*Provided material*.

=-=-=

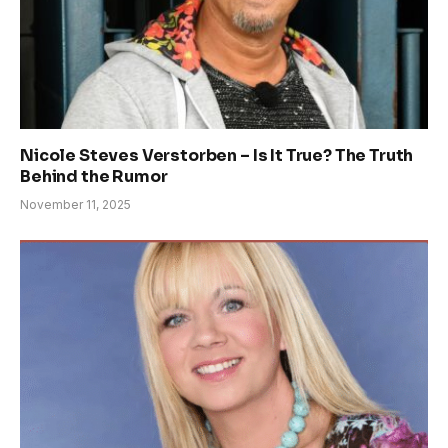
Nicole Steves Verstorben – Is It True? The Truth
Behind the Rumor
November 11, 2025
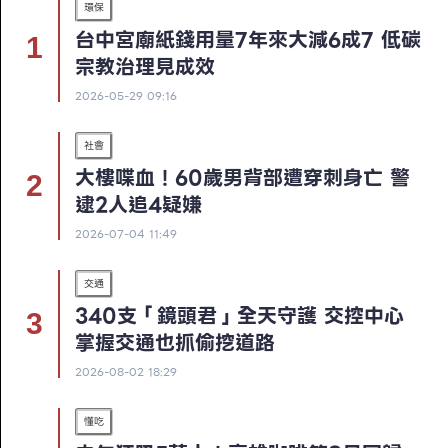
環保
台中宮廟紙錢用量7年來大減6成7 低碳
宗教治理見成效
2026-05-29 09:16
社會
大樓喋血！60歲男背部遭穿刺身亡 警
逮2人追4疑嫌
2026-07-04 11:49
交通
340支「鏡頭君」全天守護 交控中心
掌握交通也抓偷挖道路
2026-08-02 18:29
懂吃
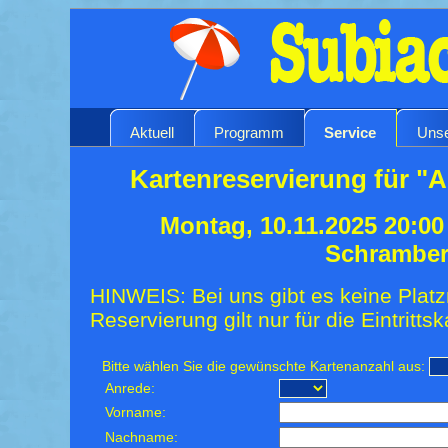
Aktuell
Programm
Service
Unse
Kartenreservierung für "A
Montag, 10.11.2025 20:00
Schrambe
HINWEIS: Bei uns gibt es keine Platz
Reservierung gilt nur für die Eintrittsk
Bitte wählen Sie die gewünschte Kartenanzahl aus:
Anrede:
Vorname:
Nachname:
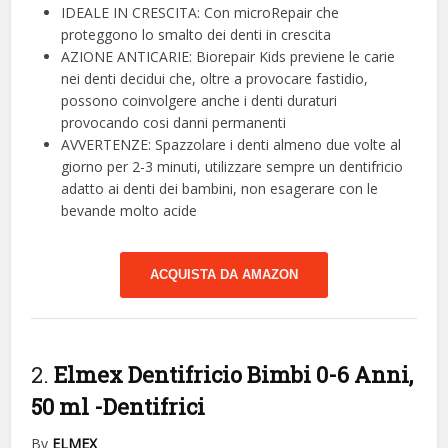
IDEALE IN CRESCITA: Con microRepair che
proteggono lo smalto dei denti in crescita
AZIONE ANTICARIE: Biorepair Kids previene le carie
nei denti decidui che, oltre a provocare fastidio,
possono coinvolgere anche i denti duraturi
provocando cosi danni permanenti
AVVERTENZE: Spazzolare i denti almeno due volte al
giorno per 2-3 minuti, utilizzare sempre un dentifricio
adatto ai denti dei bambini, non esagerare con le
bevande molto acide
ACQUISTA DA AMAZON
2.
Elmex Dentifricio Bimbi 0-6 Anni,
50 ml
-Dentifrici
By
ELMEX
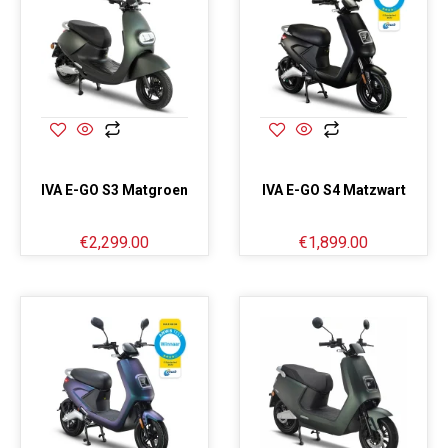
IVA E-GO S3 Matgroen
IVA E-GO S4 Matzwart
€
2,299.00
€
1,899.00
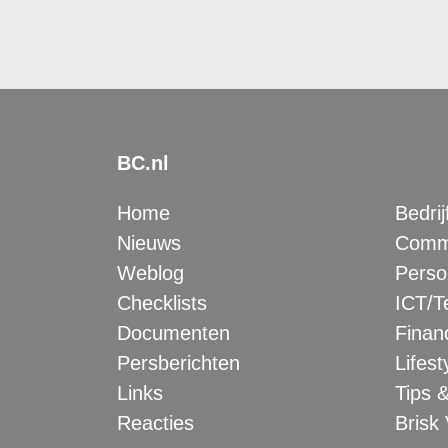
BC.nl
Home
Bedrij
Nieuws
Comme
Weblog
Perso
Checklists
ICT/T
Documenten
Financ
Persberichten
Lifest
Links
Tips &
Reacties
Brisk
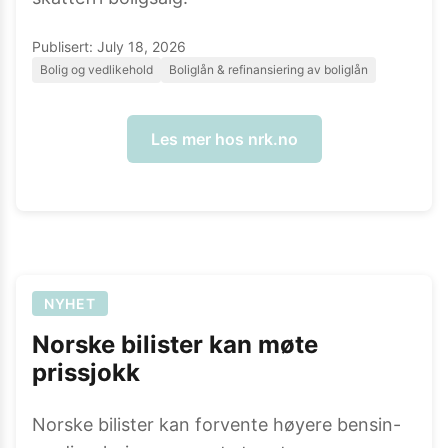
Publisert:
July 18, 2026
Bolig og vedlikehold
Boliglån & refinansiering av boliglån
Les mer hos
nrk.no
NYHET
Norske bilister kan møte
prissjokk
Norske bilister kan forvente høyere bensin-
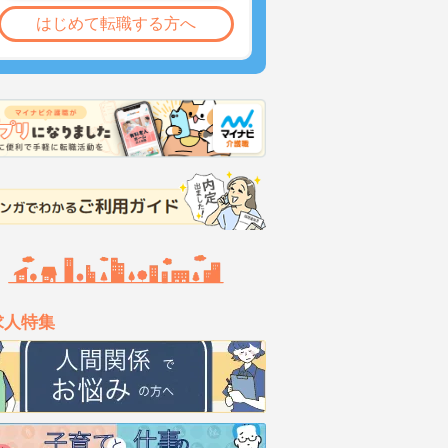
はじめて転職する方へ
求人特集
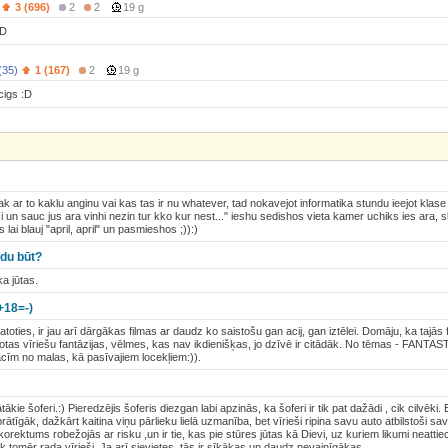
3 (696)
2
2
19 g
:D
(35)
1 (167)
2
19 g
cigs :D
tak ar to kaklu anginu vai kas tas ir nu whatever, tad nokavejot informatika stundu ieejot klase 
un sauc jus ara vinhi nezin tur kko kur nest..." ieshu sedishos vieta kamer uchiks ies ara, s
 lai blauj "april, april" un pasmieshos ;)):)
ādu būt?
a jūtas.
+18=-)
katoties, ir jau arī dārgākas filmas ar daudz ko saistošu gan acij, gan iztēlei. Domāju, ka tajā
lotas vīriešu fantāzijas, vēlmes, kas nav ikdienišķas, jo dzīvē ir citādāk. No tēmas - FANTASTI
cīm no malas, kā pasīvajiem locekļiem:)).
tākie šoferi.:) Pieredzējis šoferis diezgan labi apzinās, ka šoferi ir tik pat dažādi , cik cilvē
prātīgāk, dažkārt kaitina viņu pārlieku lielā uzmanība, bet vīrieši ripina savu auto atbilstoši 
korektums robežojās ar risku ,un ir tie, kas pie stūres jūtas kā Dievi, uz kuriem likumi neatt
āk tomēr rada vīrieši. Ja arī sievietes, tās ir sīkākas un daudz nevainīgākas.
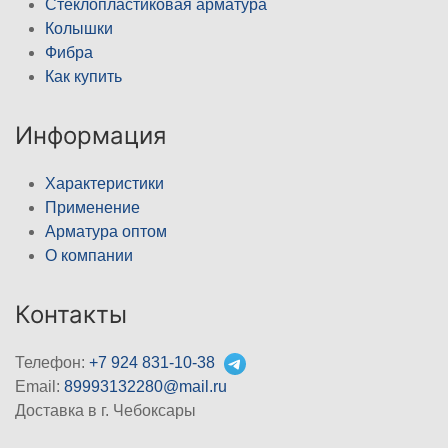
Стеклопластиковая арматура
Колышки
Фибра
Как купить
Информация
Характеристики
Применение
Арматура оптом
О компании
Контакты
Телефон:
+7 924 831-10-38
Email:
89993132280@mail.ru
Доставка в г. Чебоксары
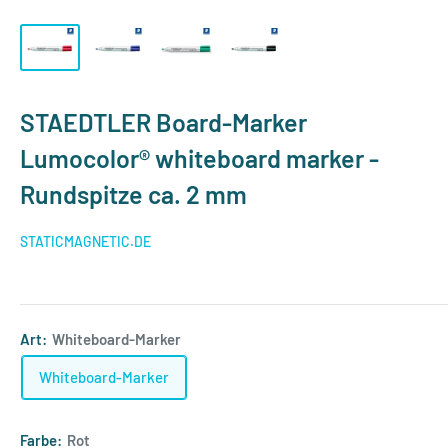
STAEDTLER Board-Marker
Lumocolor® whiteboard marker -
Rundspitze ca. 2 mm
STATICMAGNETIC.DE
Art:
Whiteboard-Marker
Whiteboard-Marker
Farbe:
Rot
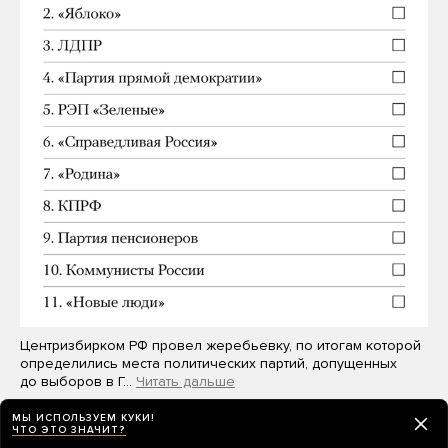
Центризбирком РФ провел жеребьевку, по итогам которой
определились места политических партий, допущенных
до выборов в Г…
Читать дальше
МЫ ИСПОЛЬЗУЕМ КУКИ!
ЧТО ЭТО ЗНАЧИТ?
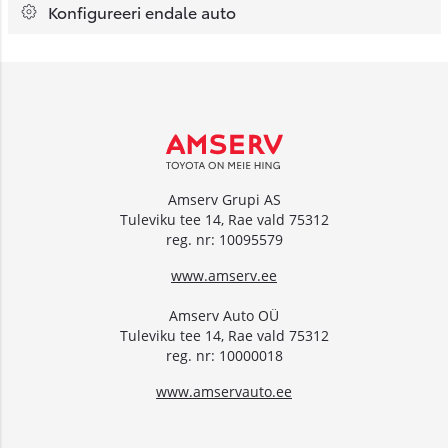
Konfigureeri endale auto
Amserv Grupi AS
Tuleviku tee 14, Rae vald 75312
reg. nr: 10095579
www.amserv.ee
Amserv Auto OÜ
Tuleviku tee 14, Rae vald 75312
reg. nr: 10000018
www.amservauto.ee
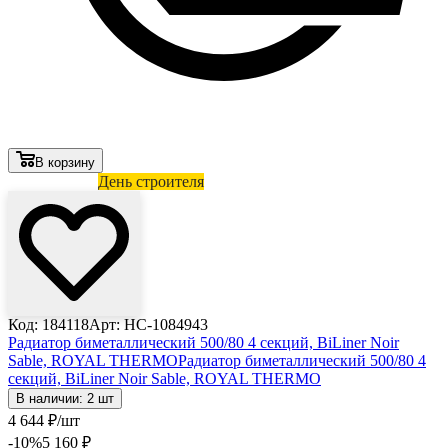
В корзину
Лови выгоду
День строителя
Код: 184118
Арт: HC-1084943
Радиатор биметаллический 500/80 4 секций, BiLiner Noir
Sable, ROYAL THERMO
Радиатор биметаллический 500/80 4
секций, BiLiner Noir Sable, ROYAL THERMO
В наличии: 2 шт
4 644
₽
/шт
-10
%
5 160
₽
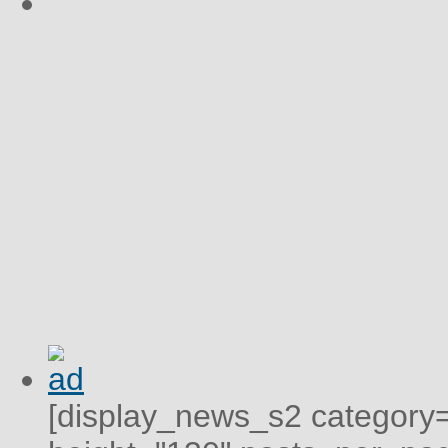
[display_news_s2 category="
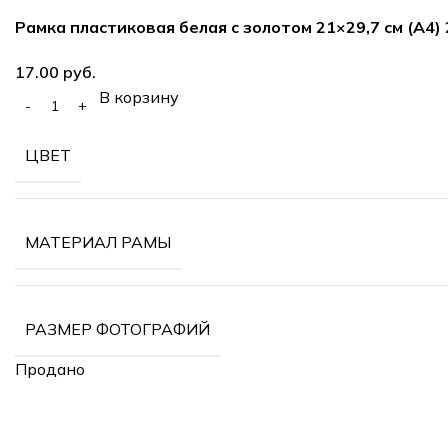
Рамка пластиковая белая с золотом 21×29,7 см (А4)
руб.
В корзину
ЦВЕТ
МАТЕРИАЛ РАМЫ
РАЗМЕР ФОТОГРАФИЙ
Продано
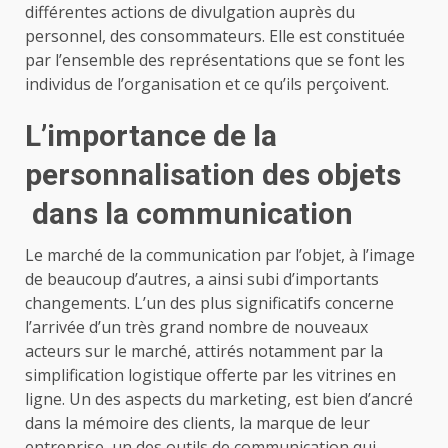
différentes actions de divulgation auprès du
personnel, des consommateurs. Elle est constituée
par l’ensemble des représentations que se font les
individus de l’organisation et ce qu’ils perçoivent.
L’importance de la
personnalisation des objets
dans la communication
Le marché de la communication par l’objet, à l’image
de beaucoup d’autres, a ainsi subi d’importants
changements. L’un des plus significatifs concerne
l’arrivée d’un très grand nombre de nouveaux
acteurs sur le marché, attirés notamment par la
simplification logistique offerte par les vitrines en
ligne. Un des aspects du marketing, est bien d’ancré
dans la mémoire des clients, la marque de leur
entreprise, un des outils de communication qui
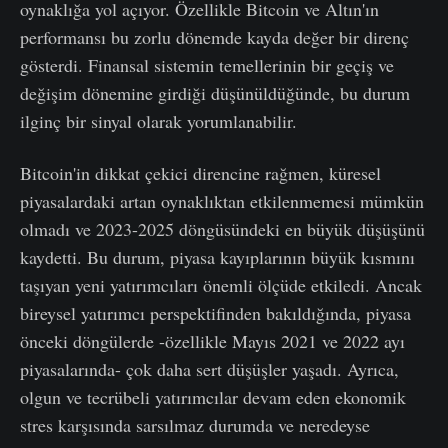
oynaklığa yol açıyor. Özellikle Bitcoin ve Altın'ın
performansı bu zorlu dönemde kayda değer bir direnç
gösterdi. Finansal sistemin temellerinin bir geçiş ve
değişim dönemine girdiği düşünüldüğünde, bu durum
ilginç bir sinyal olarak yorumlanabilir.
Bitcoin'in dikkat çekici direncine rağmen, küresel
piyasalardaki artan oynaklıktan etkilenmemesi mümkün
olmadı ve 2023-2025 döngüsündeki en büyük düşüşünü
kaydetti. Bu durum, piyasa kayıplarının büyük kısmını
taşıyan yeni yatırımcıları önemli ölçüde etkiledi. Ancak
bireysel yatırımcı perspektifinden bakıldığında, piyasa
önceki döngülerde -özellikle Mayıs 2021 ve 2022 ayı
piyasalarında- çok daha sert düşüşler yaşadı. Ayrıca,
olgun ve tecrübeli yatırımcılar devam eden ekonomik
stres karşısında sarsılmaz durumda ve neredeyse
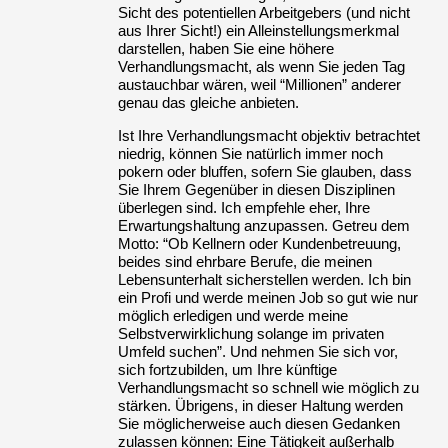
Sicht des potentiellen Arbeitgebers (und nicht
aus Ihrer Sicht!) ein Alleinstellungsmerkmal
darstellen, haben Sie eine höhere
Verhandlungsmacht, als wenn Sie jeden Tag
austauchbar wären, weil “Millionen” anderer
genau das gleiche anbieten.
Ist Ihre Verhandlungsmacht objektiv betrachtet
niedrig, können Sie natürlich immer noch
pokern oder bluffen, sofern Sie glauben, dass
Sie Ihrem Gegenüber in diesen Disziplinen
überlegen sind. Ich empfehle eher, Ihre
Erwartungshaltung anzupassen. Getreu dem
Motto: “Ob Kellnern oder Kundenbetreuung,
beides sind ehrbare Berufe, die meinen
Lebensunterhalt sicherstellen werden. Ich bin
ein Profi und werde meinen Job so gut wie nur
möglich erledigen und werde meine
Selbstverwirklichung solange im privaten
Umfeld suchen”. Und nehmen Sie sich vor,
sich fortzubilden, um Ihre künftige
Verhandlungsmacht so schnell wie möglich zu
stärken. Übrigens, in dieser Haltung werden
Sie möglicherweise auch diesen Gedanken
zulassen können: Eine Tätigkeit außerhalb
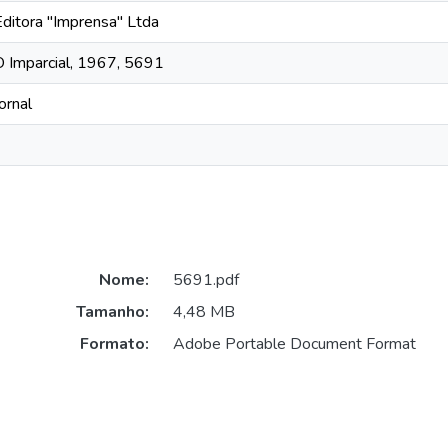
Editora "Imprensa" Ltda
O Imparcial, 1967, 5691
ornal
Nome:
5691.pdf
Tamanho:
4,48 MB
Formato:
Adobe Portable Document Format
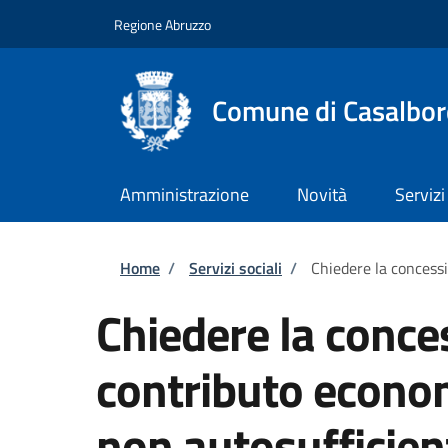
Salta al contenuto principale
Skip to footer content
Regione Abruzzo
Comune di Casalbor
Amministrazione
Novità
Servizi
Briciole di pane
Home
/
Servizi sociali
/
Chiedere la concess
Chiedere la conce
contributo econom
non autosufficien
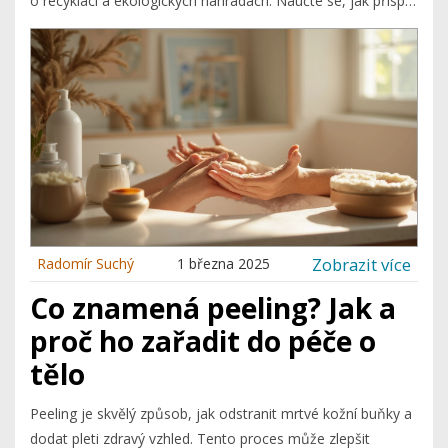
o recyklaci a ekologických náhradách. Naučte se, jak přispět
k čistší planetě tím, že budete správně třídit kosmetický
odpad.
Zobrazit více
Radomír Suchý
1 března 2025
Co znamená peeling? Jak a
proč ho zařadit do péče o
tělo
Peeling je skvělý způsob, jak odstranit mrtvé kožní buňky a
dodat pleti zdravý vzhled. Tento proces může zlepšit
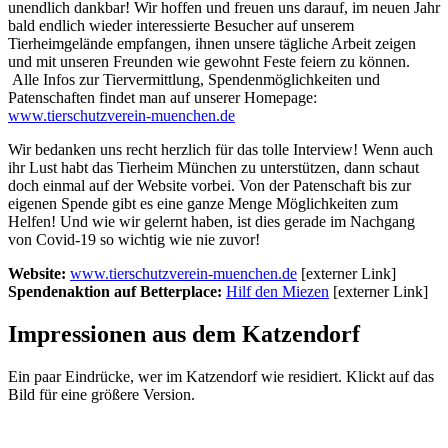
unendlich dankbar! Wir hoffen und freuen uns darauf, im neuen Jahr
bald endlich wieder interessierte Besucher auf unserem
Tierheimgelände empfangen, ihnen unsere tägliche Arbeit zeigen
und mit unseren Freunden wie gewohnt Feste feiern zu können.
Alle Infos zur Tiervermittlung, Spendenmöglichkeiten und
Patenschaften findet man auf unserer Homepage:
www.tierschutzverein-muenchen.de
Wir bedanken uns recht herzlich für das tolle Interview! Wenn auch
ihr Lust habt das Tierheim München zu unterstützen, dann schaut
doch einmal auf der Website vorbei. Von der Patenschaft bis zur
eigenen Spende gibt es eine ganze Menge Möglichkeiten zum
Helfen! Und wie wir gelernt haben, ist dies gerade im Nachgang
von Covid-19 so wichtig wie nie zuvor!
Website:
www.tierschutzverein-muenchen.de
[externer Link]
Spendenaktion auf Betterplace:
Hilf den Miezen
[externer Link]
Impressionen aus dem Katzendorf
Ein paar Eindrücke, wer im Katzendorf wie residiert. Klickt auf das
Bild für eine größere Version.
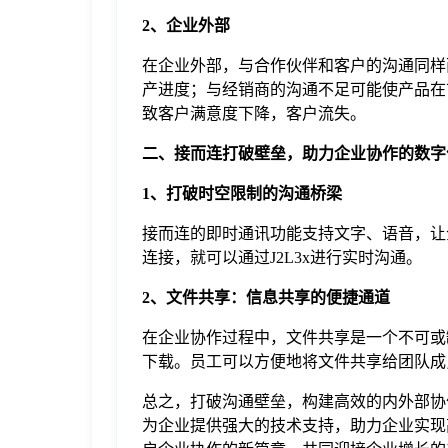
2、企业外部
在企业外部，与合作伙伴和客户的沟通同样
产进度；与经销商的沟通不足可能使产品在
致客户满意度下降，客户流失。
二、接而连打破壁垒，助力企业协作的数字
1、打破时空限制的沟通桥梁
接而连的即时通讯功能支持文字、语音，让
连接，就可以通过J2L3x进行实时沟通。
2、文件共享：信息共享的便捷通道
在企业协作过程中，文件共享是一个不可或
下载。员工可以方便地将文件共享给团队成
总之，打破沟通壁垒，构建高效的内外部协
为企业提供强大的技术支持，助力企业实现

=-=-=

*What is being asked*.
Go through the lines above and tally those with the string "meinen". The total is all that is needed.

*Solution for this task*.
2